His hands are clutched in his hair, fingers clawing for pain they can’t grasp. He twirls them at the back of his head when he’s tired, but now they’re frantic and futile, at a loss for something, anything, to comfort.
He curls next to me under the covers and starts to cry, his head cradled in the crook of my elbow. He hovers between whimper and wail, shuddering with pain but more with frustration. I try to stroke his forehead. He shoves my hand away while burrowing further into my side.
He collects his strength and whispers into his chest, ‘Is this how it is? For you?’
When I rush through the door, to the stairs, to the bed, hissing through my teeth, and Mommy cautions him to leave Daddy alone. And I’m whimpering, naked, on my knees on the bathroom floor, and a small, warm hand rests on my back. Stays. Waits.
‘Yeah, kiddo.’ He cries, for want of a different answer.
I reach for his book and read, Houdini the hamster gnawing through a water pipe in the kitchen and reveling in the feel of his teeth clashing against the metal. One page, two, and the shudders fade.
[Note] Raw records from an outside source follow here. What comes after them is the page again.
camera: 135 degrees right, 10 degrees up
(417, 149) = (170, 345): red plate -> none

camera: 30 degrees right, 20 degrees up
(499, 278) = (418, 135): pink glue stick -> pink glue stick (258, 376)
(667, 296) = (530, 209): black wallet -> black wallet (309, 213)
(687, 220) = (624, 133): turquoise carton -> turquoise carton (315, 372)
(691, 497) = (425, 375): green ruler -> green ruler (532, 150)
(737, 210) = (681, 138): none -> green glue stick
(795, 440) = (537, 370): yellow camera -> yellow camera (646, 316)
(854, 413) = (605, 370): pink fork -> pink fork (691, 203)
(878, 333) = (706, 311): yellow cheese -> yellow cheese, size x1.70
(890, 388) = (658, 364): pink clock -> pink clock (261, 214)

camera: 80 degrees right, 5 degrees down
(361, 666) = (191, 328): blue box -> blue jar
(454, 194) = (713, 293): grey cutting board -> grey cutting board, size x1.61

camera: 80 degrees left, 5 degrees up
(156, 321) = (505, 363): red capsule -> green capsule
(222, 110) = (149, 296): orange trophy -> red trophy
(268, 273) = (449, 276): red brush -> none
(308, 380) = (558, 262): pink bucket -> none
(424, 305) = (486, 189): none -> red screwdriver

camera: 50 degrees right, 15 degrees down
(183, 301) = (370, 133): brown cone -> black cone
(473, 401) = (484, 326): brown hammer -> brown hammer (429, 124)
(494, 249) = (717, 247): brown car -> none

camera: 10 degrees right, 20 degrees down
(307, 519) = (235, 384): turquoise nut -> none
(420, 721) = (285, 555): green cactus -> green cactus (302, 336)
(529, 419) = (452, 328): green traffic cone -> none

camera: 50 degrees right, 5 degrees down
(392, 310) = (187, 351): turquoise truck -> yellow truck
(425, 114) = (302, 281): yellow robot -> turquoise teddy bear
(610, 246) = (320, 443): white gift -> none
His breath is warm and even on my arm as he retreats into sleep.
We used to call him ‘Houdini’. The mewling baby with one arm raised above his head in triumph, freed after minutes of struggling against Daddy’s straight-jacket swaddle. I fumbled in the dark, feeling the tightly wrapped bundle for signs of escape. Felt the arm, waving, and caught it. Re-wrapped my package, safe and warm and snug. My burrito.
Solutions have long since failed to be so simple, so cleverly held with crisp folds and tucks. This, I cannot swaddle. This, I cannot soothe. This, I cannot.
My fingers fall numb as I start to feel the cooling glaze of drool oozing from his mouth.